PASSAGE TO READ:
She acknowledged that under better conditions, it likely could have been taken care of quickly. Instead, due to fiscal constraints, it became an unavoidable and drawn out focal point of her life.

Situations like Ticehurst’s are all too common.

The United Way report shows that while New Jersey is an economically diverse state where the cost-of-living varies widely, state households have continued to struggle across the board since the recession.

Among the findings:

• ALICE households exist in every age bracket in New Jersey, but the largest segment of the group is those who are typically in their income earning prime. Households headed by those aged 25-64 represent 75 percent of those beneath the ALICE threshold.

• The average budget needed to provide basic needs, both for the individual and the family household in New Jersey, increased by 19 percent from 2007 to 2012.

REQUIRED TASKS:
**1.** In the passage on the United Way report, by how much did the average budget needed for basic needs in New Jersey increase from 2007 to 2012?
**2.** List every numeral that appears in the passage on the United Way report.

INFORMATION SUPPLIED:

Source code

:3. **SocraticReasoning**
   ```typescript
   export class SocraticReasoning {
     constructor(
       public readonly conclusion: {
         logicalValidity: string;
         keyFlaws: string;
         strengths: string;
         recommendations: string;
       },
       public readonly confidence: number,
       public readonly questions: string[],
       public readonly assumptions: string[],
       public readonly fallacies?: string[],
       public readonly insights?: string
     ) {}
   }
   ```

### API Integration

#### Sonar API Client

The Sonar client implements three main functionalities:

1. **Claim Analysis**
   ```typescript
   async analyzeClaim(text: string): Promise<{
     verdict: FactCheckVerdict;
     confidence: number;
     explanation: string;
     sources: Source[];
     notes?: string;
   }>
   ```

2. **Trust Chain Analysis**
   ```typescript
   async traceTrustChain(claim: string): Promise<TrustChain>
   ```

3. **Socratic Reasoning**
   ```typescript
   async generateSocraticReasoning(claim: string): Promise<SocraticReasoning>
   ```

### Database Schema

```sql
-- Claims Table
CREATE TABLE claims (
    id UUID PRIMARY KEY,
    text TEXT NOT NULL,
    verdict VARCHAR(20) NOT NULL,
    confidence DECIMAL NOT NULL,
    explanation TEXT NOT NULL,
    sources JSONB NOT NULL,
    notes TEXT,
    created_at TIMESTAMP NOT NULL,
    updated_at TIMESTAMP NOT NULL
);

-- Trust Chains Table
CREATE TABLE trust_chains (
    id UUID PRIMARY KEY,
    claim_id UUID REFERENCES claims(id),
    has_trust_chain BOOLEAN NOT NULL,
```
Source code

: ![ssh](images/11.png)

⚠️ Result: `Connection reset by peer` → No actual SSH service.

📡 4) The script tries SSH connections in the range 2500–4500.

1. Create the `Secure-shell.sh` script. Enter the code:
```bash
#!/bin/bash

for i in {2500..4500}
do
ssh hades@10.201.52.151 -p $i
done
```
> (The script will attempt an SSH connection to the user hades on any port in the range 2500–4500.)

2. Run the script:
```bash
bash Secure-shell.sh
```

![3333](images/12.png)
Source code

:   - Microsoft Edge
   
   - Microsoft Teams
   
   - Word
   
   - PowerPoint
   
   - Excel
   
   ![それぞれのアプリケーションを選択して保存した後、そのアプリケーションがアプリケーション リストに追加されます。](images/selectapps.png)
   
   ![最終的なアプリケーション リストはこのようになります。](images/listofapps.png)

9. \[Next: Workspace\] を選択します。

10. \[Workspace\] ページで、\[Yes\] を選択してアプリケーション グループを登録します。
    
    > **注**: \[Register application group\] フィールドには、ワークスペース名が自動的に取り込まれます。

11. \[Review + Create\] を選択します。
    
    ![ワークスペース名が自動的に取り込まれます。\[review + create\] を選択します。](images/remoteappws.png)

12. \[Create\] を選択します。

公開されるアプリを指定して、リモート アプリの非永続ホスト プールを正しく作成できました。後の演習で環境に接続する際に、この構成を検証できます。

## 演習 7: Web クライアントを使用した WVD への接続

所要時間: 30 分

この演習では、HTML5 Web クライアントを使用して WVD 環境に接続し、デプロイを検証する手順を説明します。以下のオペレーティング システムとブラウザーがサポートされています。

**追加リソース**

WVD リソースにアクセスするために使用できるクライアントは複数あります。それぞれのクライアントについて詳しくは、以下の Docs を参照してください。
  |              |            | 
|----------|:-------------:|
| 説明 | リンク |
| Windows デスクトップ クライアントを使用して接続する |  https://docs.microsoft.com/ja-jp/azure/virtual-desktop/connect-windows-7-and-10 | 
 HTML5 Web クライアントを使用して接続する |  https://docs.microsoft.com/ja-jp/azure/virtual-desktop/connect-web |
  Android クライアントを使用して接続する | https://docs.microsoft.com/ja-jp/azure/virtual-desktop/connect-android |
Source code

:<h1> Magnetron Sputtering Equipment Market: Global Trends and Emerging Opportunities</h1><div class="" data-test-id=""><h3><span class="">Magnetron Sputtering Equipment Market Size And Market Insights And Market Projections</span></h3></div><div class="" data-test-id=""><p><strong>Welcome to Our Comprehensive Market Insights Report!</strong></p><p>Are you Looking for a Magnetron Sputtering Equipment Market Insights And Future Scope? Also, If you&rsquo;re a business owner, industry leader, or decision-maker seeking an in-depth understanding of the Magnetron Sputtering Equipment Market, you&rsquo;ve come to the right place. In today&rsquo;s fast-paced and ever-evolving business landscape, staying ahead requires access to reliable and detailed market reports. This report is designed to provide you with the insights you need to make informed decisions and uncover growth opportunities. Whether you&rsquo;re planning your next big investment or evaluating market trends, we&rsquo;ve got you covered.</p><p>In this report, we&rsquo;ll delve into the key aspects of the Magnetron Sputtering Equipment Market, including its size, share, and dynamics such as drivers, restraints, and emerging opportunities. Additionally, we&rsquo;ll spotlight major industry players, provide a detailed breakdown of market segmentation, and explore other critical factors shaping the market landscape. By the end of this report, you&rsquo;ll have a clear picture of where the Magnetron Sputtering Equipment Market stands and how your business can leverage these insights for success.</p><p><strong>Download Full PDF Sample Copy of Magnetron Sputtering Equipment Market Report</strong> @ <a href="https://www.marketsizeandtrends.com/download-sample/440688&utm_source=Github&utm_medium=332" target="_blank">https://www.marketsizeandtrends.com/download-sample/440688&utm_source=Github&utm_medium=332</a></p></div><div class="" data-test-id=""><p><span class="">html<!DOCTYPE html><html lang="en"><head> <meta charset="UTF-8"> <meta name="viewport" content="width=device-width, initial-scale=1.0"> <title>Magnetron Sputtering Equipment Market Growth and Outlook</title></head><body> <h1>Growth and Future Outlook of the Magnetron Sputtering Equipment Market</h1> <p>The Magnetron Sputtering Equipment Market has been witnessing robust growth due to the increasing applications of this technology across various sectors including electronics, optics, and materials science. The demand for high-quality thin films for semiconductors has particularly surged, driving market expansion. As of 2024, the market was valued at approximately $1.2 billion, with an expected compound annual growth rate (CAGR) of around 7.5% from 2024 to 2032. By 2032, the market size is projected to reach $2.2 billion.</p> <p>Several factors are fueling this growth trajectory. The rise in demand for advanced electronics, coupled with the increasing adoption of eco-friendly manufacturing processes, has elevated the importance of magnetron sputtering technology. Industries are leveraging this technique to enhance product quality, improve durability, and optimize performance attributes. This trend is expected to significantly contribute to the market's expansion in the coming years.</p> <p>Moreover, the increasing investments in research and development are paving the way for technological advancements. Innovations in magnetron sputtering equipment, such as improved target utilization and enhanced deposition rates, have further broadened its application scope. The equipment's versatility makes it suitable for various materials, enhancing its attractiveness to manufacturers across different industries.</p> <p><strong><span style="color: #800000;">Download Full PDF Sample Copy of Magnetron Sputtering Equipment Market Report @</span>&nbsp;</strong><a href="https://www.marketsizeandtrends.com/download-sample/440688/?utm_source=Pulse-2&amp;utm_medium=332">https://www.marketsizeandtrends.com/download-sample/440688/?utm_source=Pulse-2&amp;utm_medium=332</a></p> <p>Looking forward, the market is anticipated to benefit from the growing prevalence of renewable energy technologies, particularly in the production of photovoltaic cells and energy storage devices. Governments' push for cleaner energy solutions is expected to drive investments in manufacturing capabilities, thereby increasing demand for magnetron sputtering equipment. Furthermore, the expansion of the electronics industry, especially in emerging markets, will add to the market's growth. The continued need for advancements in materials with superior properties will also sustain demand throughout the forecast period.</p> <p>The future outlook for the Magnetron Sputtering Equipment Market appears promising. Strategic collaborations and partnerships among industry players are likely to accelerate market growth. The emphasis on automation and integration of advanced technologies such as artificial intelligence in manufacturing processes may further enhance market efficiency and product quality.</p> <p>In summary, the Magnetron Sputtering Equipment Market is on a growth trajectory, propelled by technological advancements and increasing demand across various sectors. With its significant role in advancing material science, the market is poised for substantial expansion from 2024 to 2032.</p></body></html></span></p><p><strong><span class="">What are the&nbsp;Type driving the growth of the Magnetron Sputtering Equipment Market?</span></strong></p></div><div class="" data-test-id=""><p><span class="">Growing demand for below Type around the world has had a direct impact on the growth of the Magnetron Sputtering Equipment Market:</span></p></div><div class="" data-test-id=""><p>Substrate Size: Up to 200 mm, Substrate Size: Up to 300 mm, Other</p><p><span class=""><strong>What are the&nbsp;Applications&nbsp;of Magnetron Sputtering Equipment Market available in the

SOLUTIONS IN ORDER:
**1.** 19 percent

**2.** 25, 64, 75, 19, 2007, 2012